O memorial foi construído com recursos do tesouro estadual. “A parceria com a Prefeitura do Recife torna possível a gente dar um olhar em relação a um tema tão importante para o futuro do nosso país, que é o fortalecimento das instituições democráticas. A democracia teve vários momentos da nossa história ameaçados e a gente não pode deixar o Brasil retroagir. Por isso, resgatar a memória, resgatar a verdade, ter instrumentos que possam fazer a população conhecer a história é fundamental para um futuro melhor que a gente quer”, declarou o governador Paulo Câmara.
Como também um resgate cultural, o projeto conta com réplica da escultura Torre Cinética e de Iluminação, de autoria de Abelardo da Hora, com oito metros de altura, a primeira grande escultura de grande porte feita no Brasil. Criada originalmente em 1961 e instalada na Praça da Torre, o monumento foi destruído em 1964 por censura artística, pelo Exército, por ter sido considerado subversivo e simbolizar a liberdade dos ventos. O local também conta com o Monumento que simboliza o processo de opressão e tortura, mas que também representa a luz e a esperança do espírito imortal é atemporal dos que lutam por liberdade, obra do escultor Jobson Figueiredo.
Manutenção
O Memorial da Democracia tem curadoria da socióloga Isa Grinspum Ferraz, também responsável pela curadoria do Museu Cais do Sertão, e a coordenação de conteúdos e roteiros do Museu da Língua Portuguesa, em São Paulo. Sobrinha do guerrilheiro Carlos Marighella, assassinado em 1969 por agentes do regime militar, Isa montou um roteiro para o Memorial da Democracia de Pernambuco em que o visitante conhece personagens importantes para a criação da ideia de um estado pernambucano, passando pelas lutas libertárias e contra a escravidão, a história e o propósito do MCP e enfrentamento ao regime de exceção implantado pelos militares em 1964.

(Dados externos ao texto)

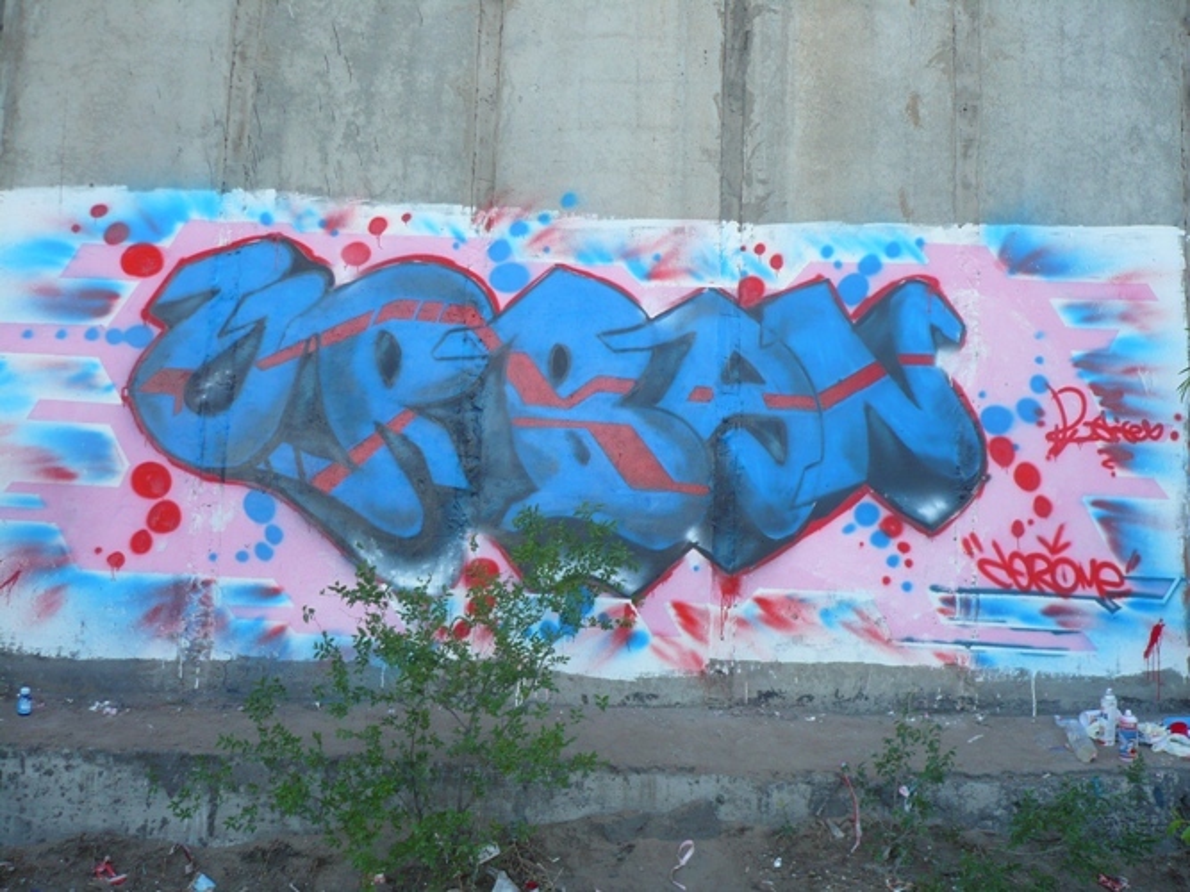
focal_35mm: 35
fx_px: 1203
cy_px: 446
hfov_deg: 52.6
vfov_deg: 40.7
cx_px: 595
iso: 100
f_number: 2.8
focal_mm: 5.8
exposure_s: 1/160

“Esse é um memorial que é pioneiro no Brasil e que vem ocupar um lugar necessário no quadro educacional e político do país. O Brasil tem fraturas profundas que persistem desde o tempo da colonização e que tomaram diferentes formas e feições ao longo do tempo. O Memorial é uma afirmação de que é preciso olhar para nossa história reconhecendo nela os momentos dramáticos e aqueles luminosos. Os gestos de resistência e o desejo de uma construção de outra realidade para estarmos sempre atentos às ameaças à vida democrática e à liberdade que continuam a nos rondar”, disse a curadora.